▸ **EXERCISE**: Each entry should be restated word for word, with all pictures left out.

▸ **RECORDS PROVIDED**:
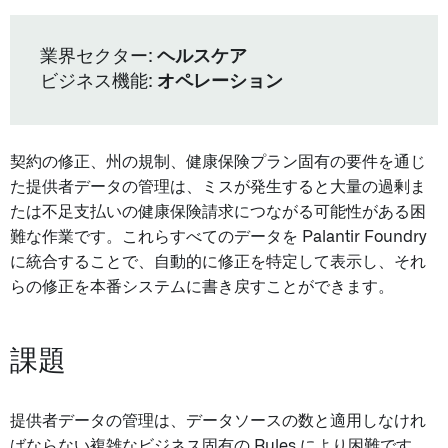
業界セクター:
ヘルスケア
ビジネス機能:
オペレーション
契約の修正、州の規制、健康保険プラン固有の要件を通じ
た提供者データの管理は、ミスが発生すると大量の過剰ま
たは不足支払いの健康保険請求につながる可能性がある困
難な作業です。これらすべてのデータを Palantir Foundry
に統合することで、自動的に修正を特定して表示し、それ
らの修正を本番システムに書き戻すことができます。
課題
提供者データの管理は、データソースの数と適用しなけれ
ばならない複雑なビジネス固有の Rules により困難です。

▸ **EXPECTED OUTPUT**:
業界セクター:
ヘルスケア
ビジネス機能:
オペレーション
契約の修正、州の規制、健康保険プラン固有の要件を通じ
た提供者データの管理は、ミスが発生すると大量の過剰ま
たは不足支払いの健康保険請求につながる可能性がある困
難な作業です。これらすべてのデータを Palantir Foundry
に統合することで、自動的に修正を特定して表示し、それ
らの修正を本番システムに書き戻すことができます。
課題
提供者データの管理は、データソースの数と適用しなけれ
ばならない複雑なビジネス固有の Rules により困難です。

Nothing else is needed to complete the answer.